WORK INSTRUCTION:
Please reproduce the material below, swapping each "MISO SOUP" for "SASHIMI" and leaving everything else as it is.

STORED DATA:
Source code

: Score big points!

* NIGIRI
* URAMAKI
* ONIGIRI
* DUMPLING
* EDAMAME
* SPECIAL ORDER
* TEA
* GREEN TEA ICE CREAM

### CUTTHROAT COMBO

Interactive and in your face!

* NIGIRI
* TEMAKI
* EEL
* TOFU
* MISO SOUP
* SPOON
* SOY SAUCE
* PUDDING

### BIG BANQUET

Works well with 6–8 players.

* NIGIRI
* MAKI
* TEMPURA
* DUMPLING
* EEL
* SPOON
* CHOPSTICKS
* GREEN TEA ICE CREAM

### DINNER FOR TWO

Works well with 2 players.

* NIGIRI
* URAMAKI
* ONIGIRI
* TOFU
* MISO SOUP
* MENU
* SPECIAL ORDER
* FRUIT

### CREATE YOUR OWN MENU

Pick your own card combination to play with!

ANSWER:
Source code

: Score big points!

* NIGIRI
* URAMAKI
* ONIGIRI
* DUMPLING
* EDAMAME
* SPECIAL ORDER
* TEA
* GREEN TEA ICE CREAM

### CUTTHROAT COMBO

Interactive and in your face!

* NIGIRI
* TEMAKI
* EEL
* TOFU
* SASHIMI
* SPOON
* SOY SAUCE
* PUDDING

### BIG BANQUET

Works well with 6–8 players.

* NIGIRI
* MAKI
* TEMPURA
* DUMPLING
* EEL
* SPOON
* CHOPSTICKS
* GREEN TEA ICE CREAM

### DINNER FOR TWO

Works well with 2 players.

* NIGIRI
* URAMAKI
* ONIGIRI
* TOFU
* SASHIMI
* MENU
* SPECIAL ORDER
* FRUIT

### CREATE YOUR OWN MENU

Pick your own card combination to play with!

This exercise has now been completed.